Using a shallow depth of field helps the viewer focus on the eyes as the window to the soul by letting the background dissolve into a beautiful bokeh. I find working around f/4 or f/4.5 with the 105mm, and focusing on the front eye if the person is turned slightly to the side, gives excellent results. Going shallower can be dramatic and has its applications, but the technique might overshadow the subject.
For many of my portraits, such as those of Albert Watson, Gordon Parks, Nobuyoshi Araki, Dan Winters and Sebastiao Salgado, I took advantage of open shade, the area where the direct sun ends and shade or indirect sunlight takes over. This type of diffused ambient light is both flattering and can be found any time during the daylight hours, as long as there’s a structure—natural or man-made—to intervene with the direct sun.

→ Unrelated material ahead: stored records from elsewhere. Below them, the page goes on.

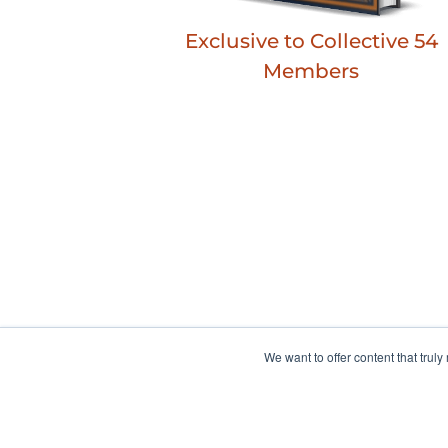
Exclusive to Collective 54
Members
We want to offer content that trul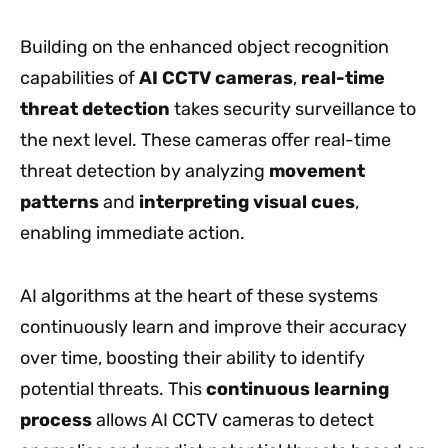
Building on the enhanced object recognition
capabilities of
AI CCTV cameras
,
real-time
threat detection
takes security surveillance to
the next level. These cameras offer real-time
threat detection by analyzing
movement
patterns
and
interpreting visual cues
,
enabling immediate action.
AI algorithms at the heart of these systems
continuously learn and improve their accuracy
over time, boosting their ability to identify
potential threats. This
continuous learning
process
allows AI CCTV cameras to detect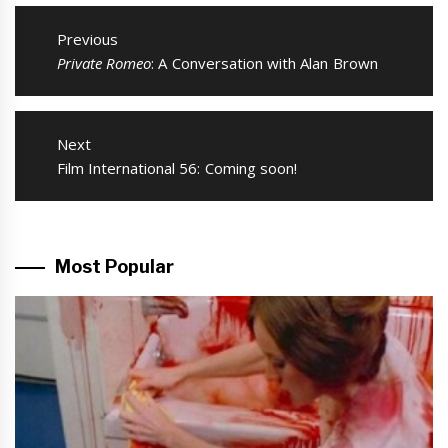
Post
navigation
Previous
Previous
Private Romeo
: A Conversation with Alan Brown
post:
Next
Next
Film International 56: Coming soon!
post:
Most Popular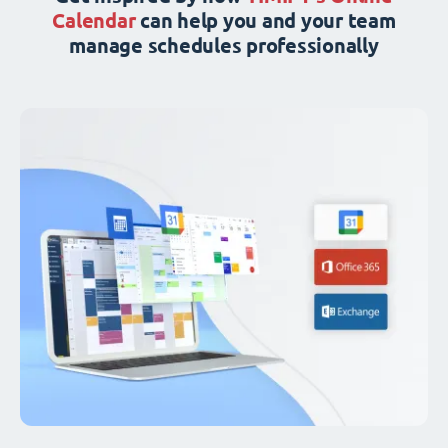
Calendar
can help you and your team
manage schedules professionally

Henri Cartier-Bresson reminded me that only “mad dogs and Englishmen go out in the midday sun,” referencing the famous Noel Coward song in our conversation about life and photography. Not a bad idea to keep in mind, unless you’re carrying around a handheld silk.
When using strobes, light modifying and shaping tools are extremely effective in the goal of achieving a powerful portrait. A question to ask before setting up lights: “Will the subject benefit from flatter, more even light that reduces the appearance of wrinkles by the lack of shadows, or do we want to pull out more character?” A softbox or a beauty dish above the camera position with a white reflector just out of frame underneath the subject is a common first approach, while an angled softbox or a light with a grid is a good starting point for a dramatic image. What’s the right approach? The one that best works to illustrate the story or convey the essence of the person before your lens. If they’re an actor looking for commercial work, flatter lighting and smiles tend to be what casting directors are looking for, while theatrical headshots tend to be best served with dramatic lighting.
Just like fingerprints, everyone has their own unique face. If we can capture and record it with the appropriate light and composition, and somehow tap into something that tells us about the sentient being behind our subject’s eyes, we have achieved our photographic goal.
The photographic greats I’ve had the honor to stand and sit before my lens all have at least one thing in common: a clear understanding of how to create powerful portraits that can stand the test of time.